Era el año ’82 y estaba por convertirme en padre. Me estaba yendo bien con un microemprendimiento de soldadura eléctrica con el que había empezado a ganarme la vida. Casi me había olvidado del teatro. Chau Misterix había sido estrenada con mucha expectativa, y más allá de alguna que otra crítica favorable, luego de los dos meses de funciones estipuladas, bajó sin pena ni gloria. Los amigos que pusieron plata la perdieron, yo también, quedé endeudado y hasta no pude siquiera ir a buscar la escenografía, porque no tenía dónde guardarla. En ese contexto en el que nada parecía ya vincularme a la dramaturgia, en el que otra vida posible se empezaba a configurar en el panorama, se hace una convocatoria o concurso de obras para la segunda edición de Teatro Abierto. Estaba recién operado de una mano, enyesado, mi mujer estaba en el noveno mes, teníamos la casa embalada y en stand by, porque el parto inminente nos impidió la consumación de una mudanza.
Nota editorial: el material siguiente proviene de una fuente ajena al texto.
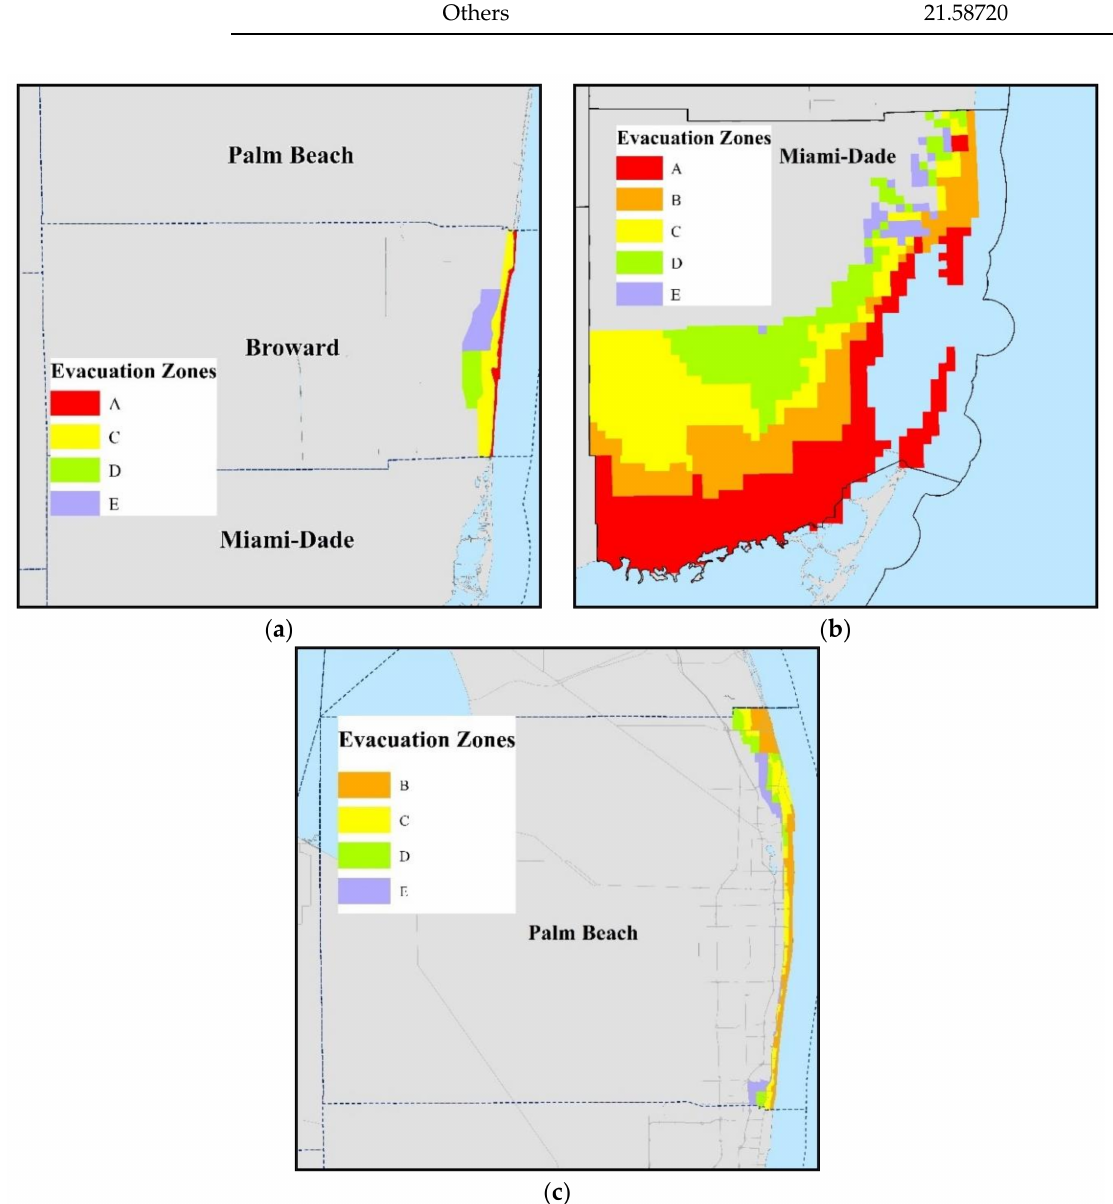
Figure 5. Evacuation Zones ( a ) Broward; ( b ) Miami-Dade; ( c ) Palm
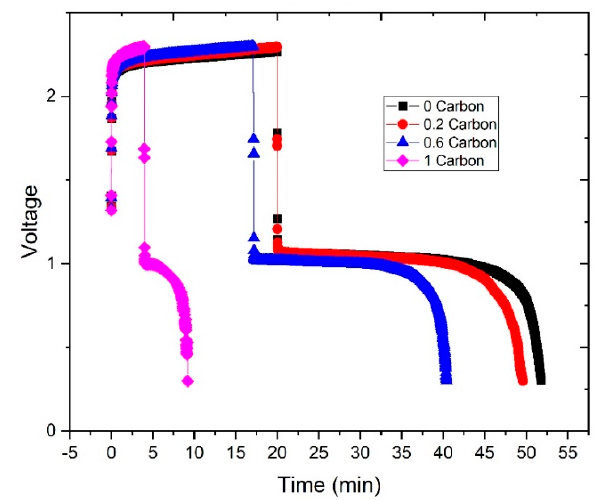
Figure 8. Charge-discharge curves to estimate zinc plating on the bipolar plate: charge with each zinc slurry and discharge after replacing the slurry with 10 M KOH.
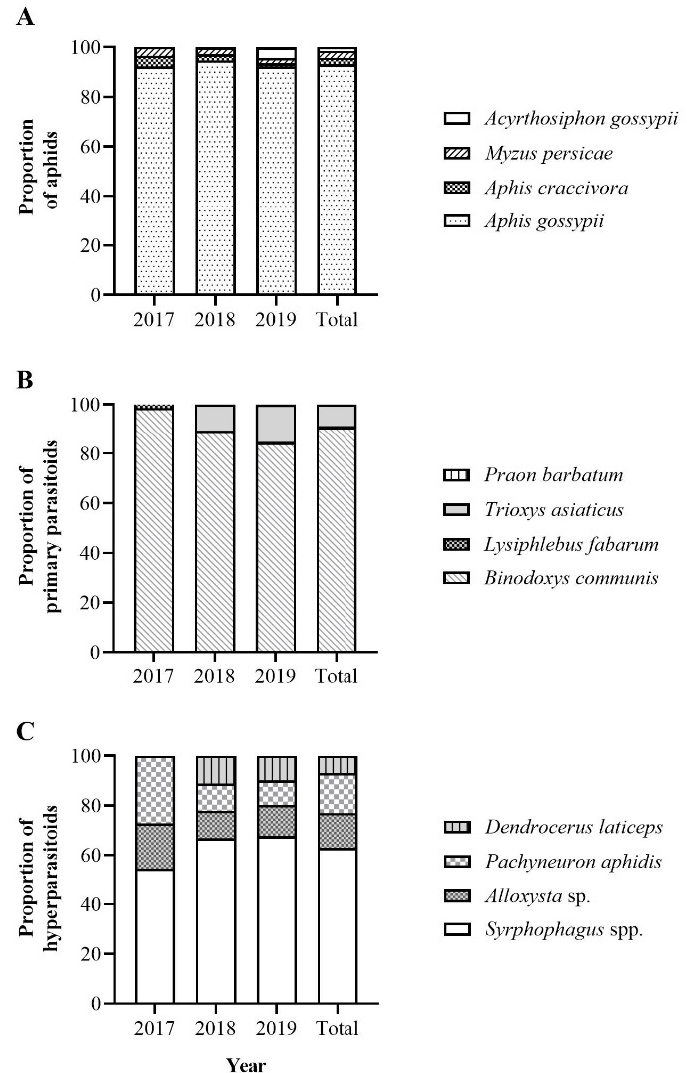
Figure 3. The proportion of aphids ( A ), primary parasitoids ( B ) and hyperparasitoids ( C ) consumed by Hippodamia variegata over 2017–2019.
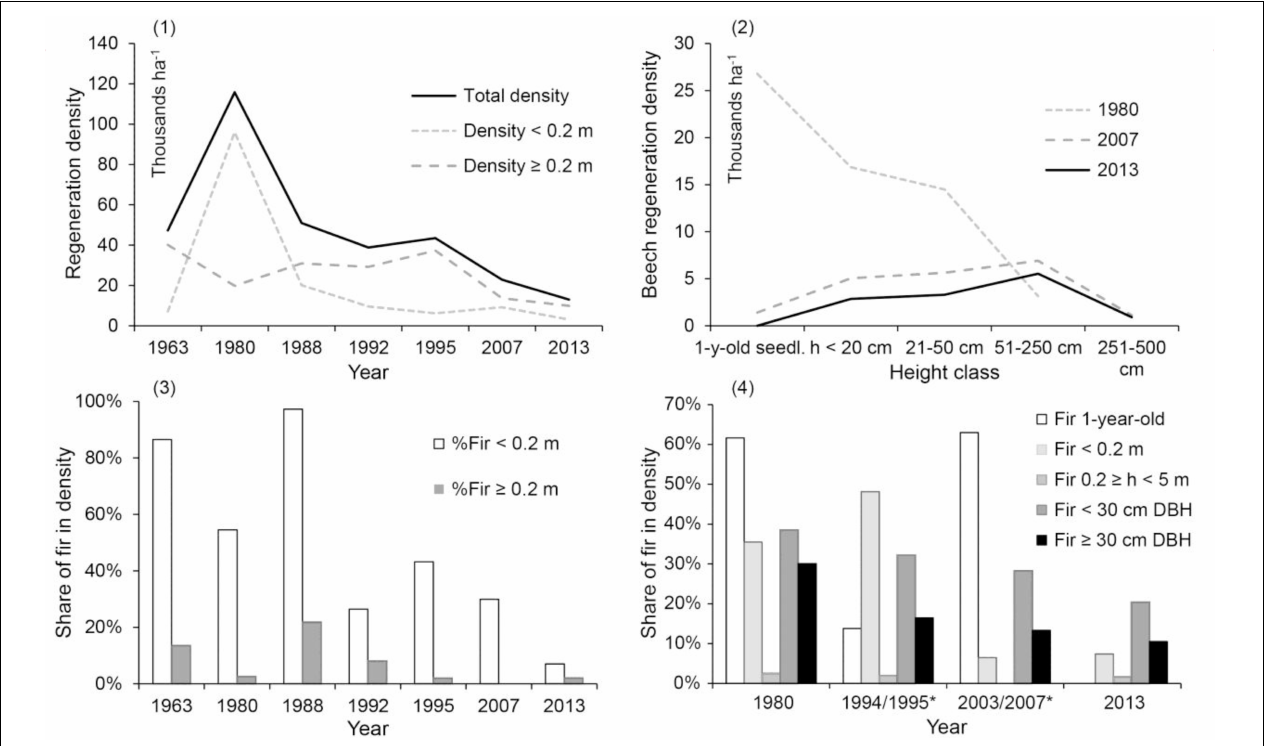
FIGURE 3 | (1) Trends in total regeneration densities by year. (2) Changes in beech regeneration density per height class between years. (3) Trends in the proportion of silver fir per height class. (4) Comparison of the proportion of silver fir in the total tree density in three developmental stages of regeneration and in two extended DBH classes. *For the 1994 and 2003 columns, regeneration data originates from 1995 and 2007, respectively. Graphs (1) and (3) include 1-year-old seedlings within the small seedling category (h < 0.2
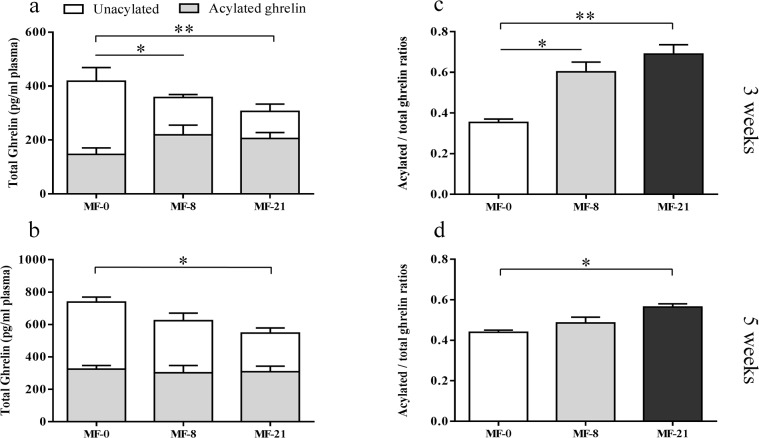
Effect of dietary tricaprylin level on the plasma acylated and unacylated ghrelin concentrations, in the MF groups (fed state).(a) Acylated and unacylated ghrelin concentrations after 3 weeks of diet. Kruskal-Wallis test (K-W): (i) acylated ghrelin, P = 0.44; (ii) unacylated ghrelin, P = 0.0018, Dunn’s post tests, *P<0.05, **P<0.01; (iii) total ghrelin, P = 0.5824. (b) Acylated and unacylated ghrelin concentrations after 5 weeks of diet. K-W test: (i) acylated ghrelin, P = 0.56; (ii) unacylated ghrelin, P = 0.029, Dunn’s post tests, *P<0.05; (iii) total ghrelin, P = 0.127. (c) Acylated/total ghrelin ratios after 3 weeks of diet. K-W test: P = 0.006, Dunn’s post tests, *P<0.05, **P<0.01. (d) Acylated/total ghrelin ratios after 5 weeks of diet. K-W test: P = 0.0103, Dunn’s post tests, *P<0.05.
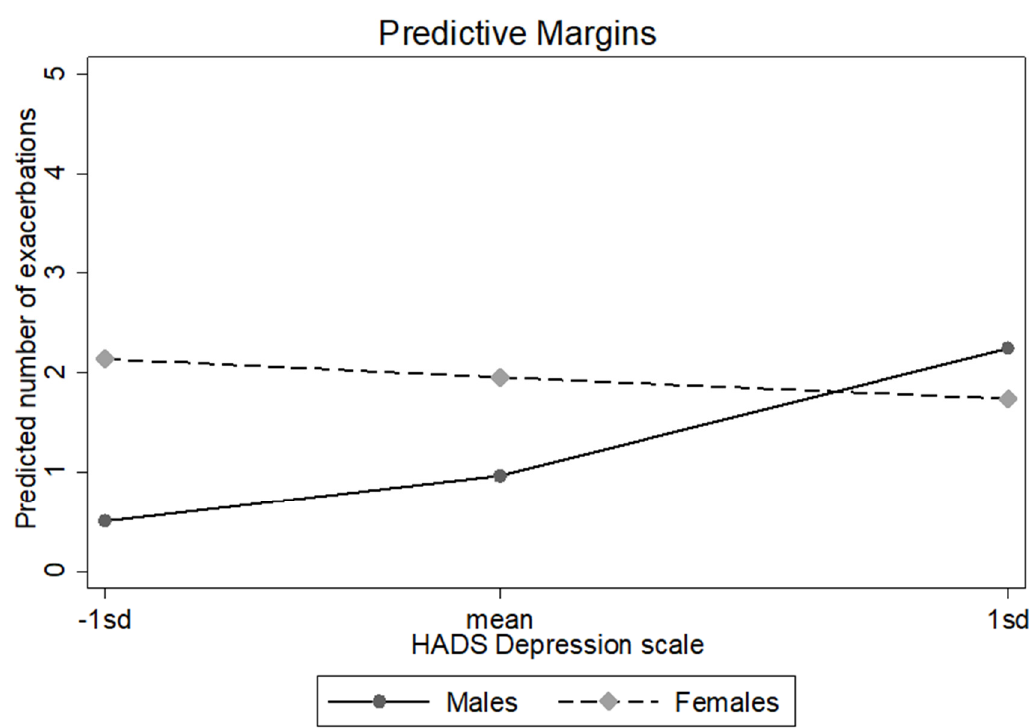
Figure 1. Effect of gender on exacerbations moderated by depression levels. Female patients experienced asthma exacerba- tions more frequently compared to male patients at the low level of the depression subscale (HADS-D).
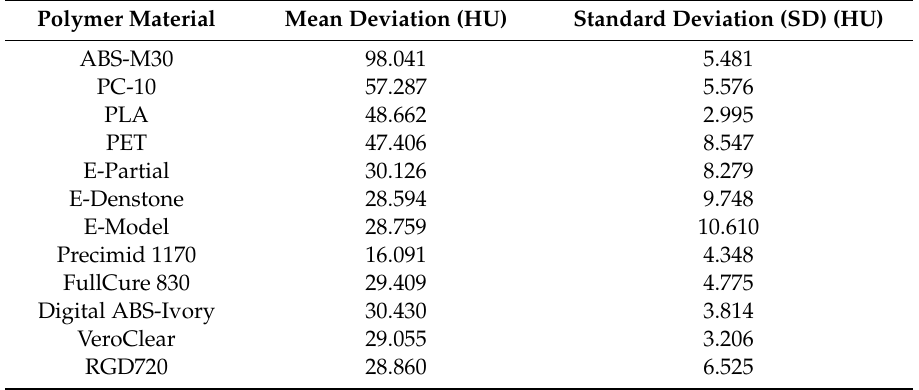
Figure 7. Histograms representing average results of the 12 mandible structures: ( a ) Digital ABS-Ivory material; ( b ) VeroClear material; ( c ) RGD720 material. Table 3. Statistical parameters representing average Hounsfield (HU) values of 12 mandible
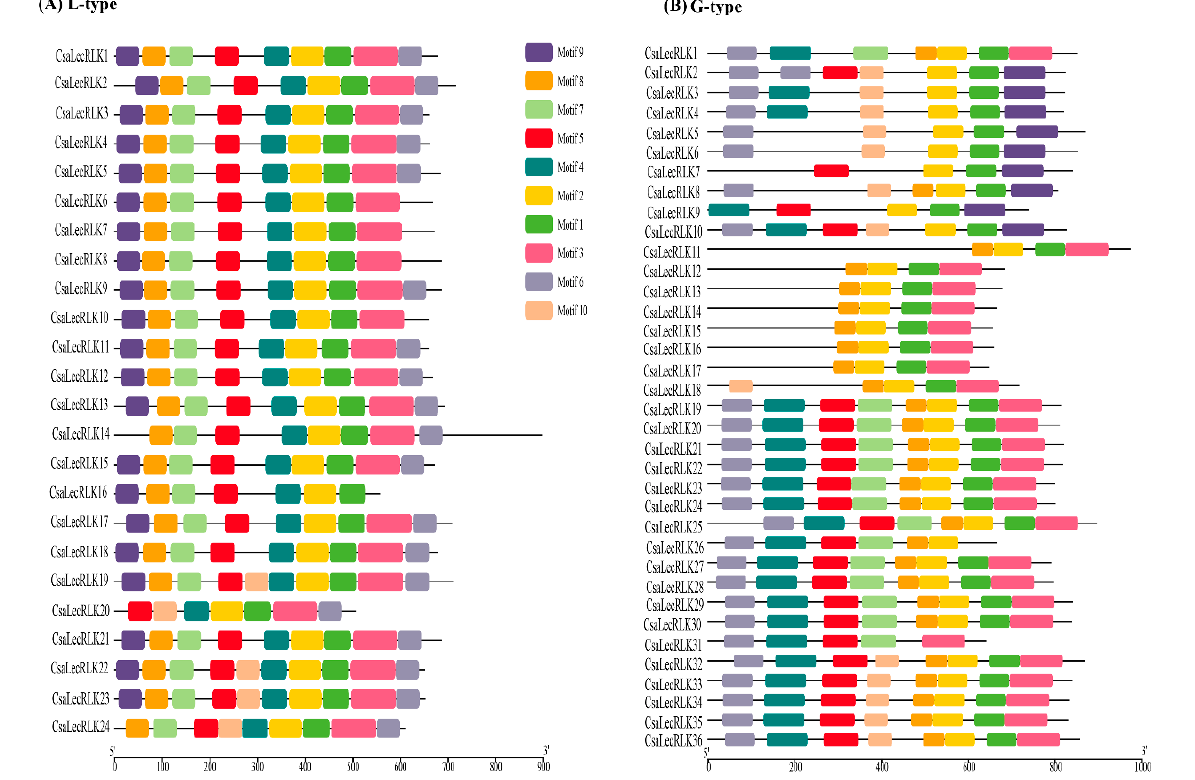
Figure 2. Conserved motif structure and up-/downstream regions of ( A ) L-type LecRLK and ( B ) G-type LecRLK proteins. The relative position is proportionally displayed based on the kolibase (KB) scale at the bottom of the figure.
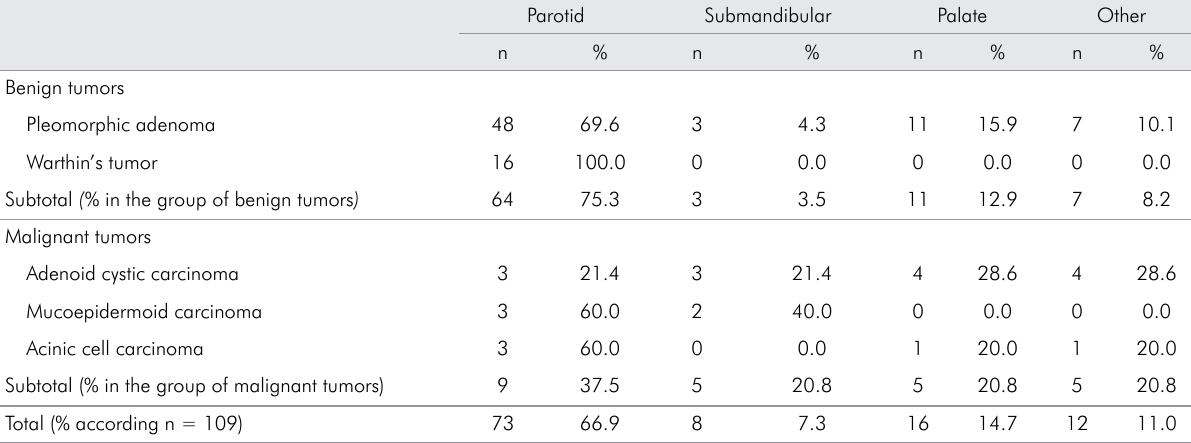
Table 1. Distribution of 109 salivary gland tumors according to anatomic location.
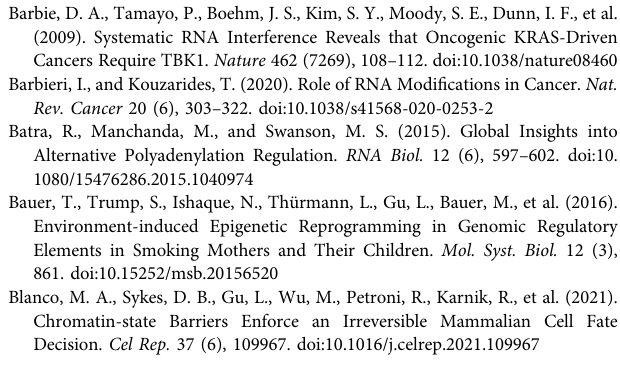
Supplementary Figure S5 | Association between tumor immune microenvironment and 26 A-related RNA modi fi cation “ writers ” . (A) The correlation between the abundance of tumor-in fi ltrating immune cells and RNA regulators (TCGA-SKCM cohort; Spearman analysis; * p < 0.05; ** p < 0.01; *** p < 0.001). (B) Differences of immuneScore between WTAP high expression and low expression groups (Wilcoxon test; p < 0.001). (C) Differences of tumor-in fi ltrating immune cells between WTAP high expression and low expression groups. (* p < 0.05; ** p < 0.01; *** p < 0.001). (D) Differences in the expression of adhesion molecules, MHC molecules, and costimulatory molecules between WTAP high expression and low expression groups. (* p < 0.05; ** p < 0.01; *** p < 0.001). (E) Differences in immune-activated pathways between WTAP high expression and low expression groups. (* p < 0.05; ** p < 0.01; *** p < 0.001). (F,G) Kaplan-Meier curve showing overall survival of SKCM patients between high- and low- WTAP expression groups in the anti-PD-1 immunotherapy cohort (GSE78220 cohort) (F) , and GEO-SKCM cohort (GSE65904) (G) . Supplementary Figure S6 | Unsupervised clustering of 26 A-related RNA modi fi cation “ writers ” in the TCGA-SKCM cohort. (A – D) Consensus matrices of the TCGA-SKCM cohort for k = 2 – 5. (E) The difference in expression of 26 RNA regulators among the writer cluster A, writer cluster B, and writer cluster C. (TCGA- SKCM cohort; * p < 0.05; ** p < 0.01; *** p < 0.001). (F) 2281 differently expressed genes DEGs genes shown in venn diagram. Supplementary Figure S7 | Immune-related molecular characteristics in distinct gene clusters. (A – D) Unsupervised clustering of prognosis-related differently expressed genes (DEGs) in the TCGA-SKCM cohort (k = 2 – 5). (E) Evaluating the abundance of each tumor-in fi ltrating immune cell in three gene clusters using ssGSEA. (* p < 0.05; ** p < 0.01; *** p < 0.001). (F) Difference in immune-related pathways among three gene clusters. (* p < 0.05; ** p < 0.01; *** p < 0.001). (G – I) Difference in the immune-activation (G) , chemokines and cytokines (H) , and immune-checkpoint (I) related gene expression among three gene clusters. (* p < 0.05; ** p < 0.01; *** p < 0.001). Supplementary Figure S8 | The expression of 26 “ writers ” in three gene clusters (GSE65904). (A) The survival curves of three gene clusters (GSE65904; Log-rank test; P < 0.05). (B) The differences in expression of 26 A-related RNA modi fi cation “ writers ” in three gene clusters. (GSE65904; ANOVA analysis; * p < 0.05; ** p < 0.01; *** p < 0.001). Supplementary Figure S9 | The correlation between W_Score and clinicopathological parameters. (A,B) Multivariate Cox regression analysis for W_Score in TCGA-SKCM cohort (A) and GEO-SKCM (GSE65904) cohort (B) shown by the forest plot. (C,D) Difference in W_Score among distinct clinical subgroups [age (C) and T-stage (D) ] in TCGA-SKCM cohort. (* p < 0.05; ** p < 0.01; *** p < 0.001). (E) Evaluating the abundance of each tumor-in fi ltrating immune cell between high- and low- W_Score groups using ssGSEA. (F) Kaplan- Meier curve showing overall survival of SKCM patients between low- and high- W_Score groups (GSE65904) (Log-rank test; P < 0.001). (G) Kaplan-Meier curve showing overall survival of patients between low- and high- W_Score groups in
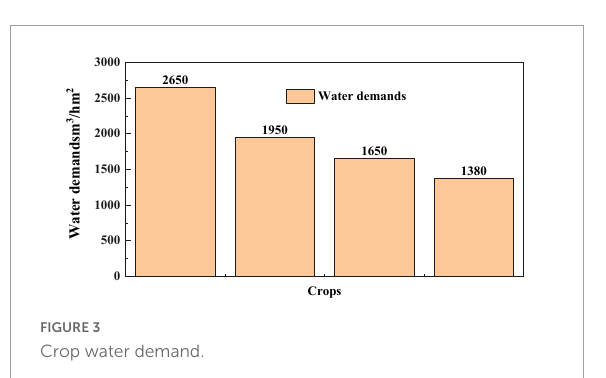
FIGURE4 Crop fertilizer demand.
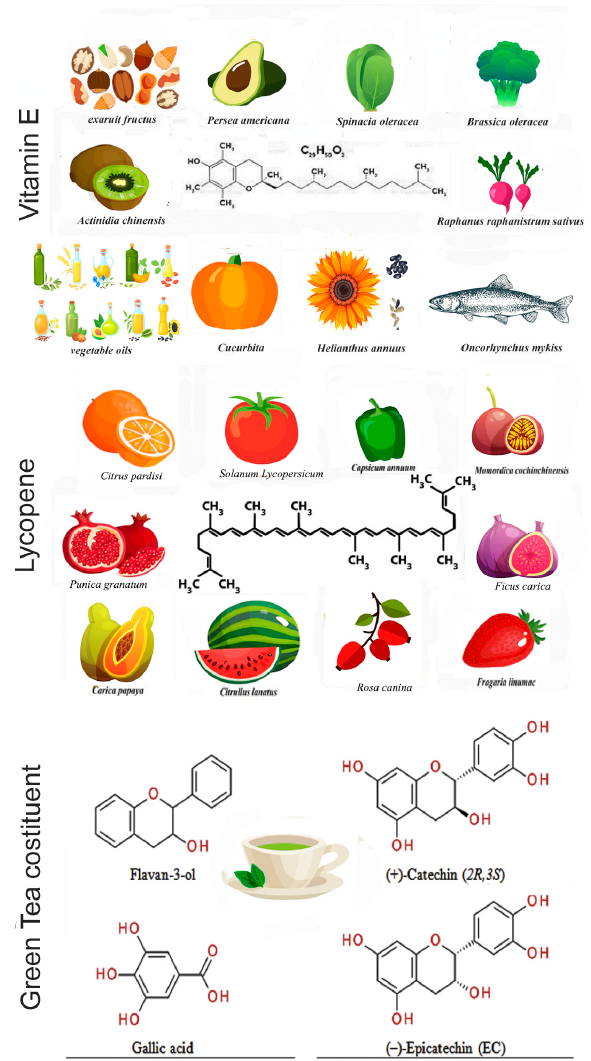
Figure 1. Principal main foods as a source of vitamin E and lycopene, along with green tea constituents (images of sources of antioxidants were taken from https://it.freepik.com) accessed on 1 December 2022.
Ninguna de las condiciones exteriores colaboraba para que yo hiciera un texto. Y pasó un hecho muy singular. En principio fue una provocación de mi mujer que me preguntó si yo iba a escribir algo. Y le dije que no iba a poder escribir en esas condiciones. Entonces ella me dijo algo que revela un profundo conocimiento de la psicología masculina y de la mía en particular: Está bueno, porque tenés la excusa perfecta para no presentarte, después ir a ver el ciclo, y decir sin ninguna culpa: Todos esos pelotudos escriben mucho peor que yo. Primero la puteé y después me senté a escribir. Fue un acto de concentración brutal. Esa noche escribí todo a mano, retomé un ejercicio del taller de Monti, lo tomé, lo desarrollé, lo terminé en borrador, a las seis de la mañana mi mujer rompió bolsa, nos subimos a un Citroën destartalado que teníamos, fuimos a la clínica y nació mi hija Luciana. Al otro día cerraba el concurso, así que esa noche puse la Lettera y pasé en limpio todo. El día que cerraba. Dos meses después me llamó Agustín Alezzo, que en ese momento era un referente extraordinario como ahora, pero además muy activo, dirigía dos obras por año. Me dijo que había leído mi obra y que quería dirigirla. Esto fue la revelación de que no tenía que dejar de escribir. Me volví a entusiasmar. Y además nunca pude volver a escribir una obra en una noche, convengamos que por más que sea una obra corta es mucho..., nunca volví a tener esa energía. Fue un punto de inflexión. A partir de La casita de los viejos dejé de tener dudas sobre lo que hacía.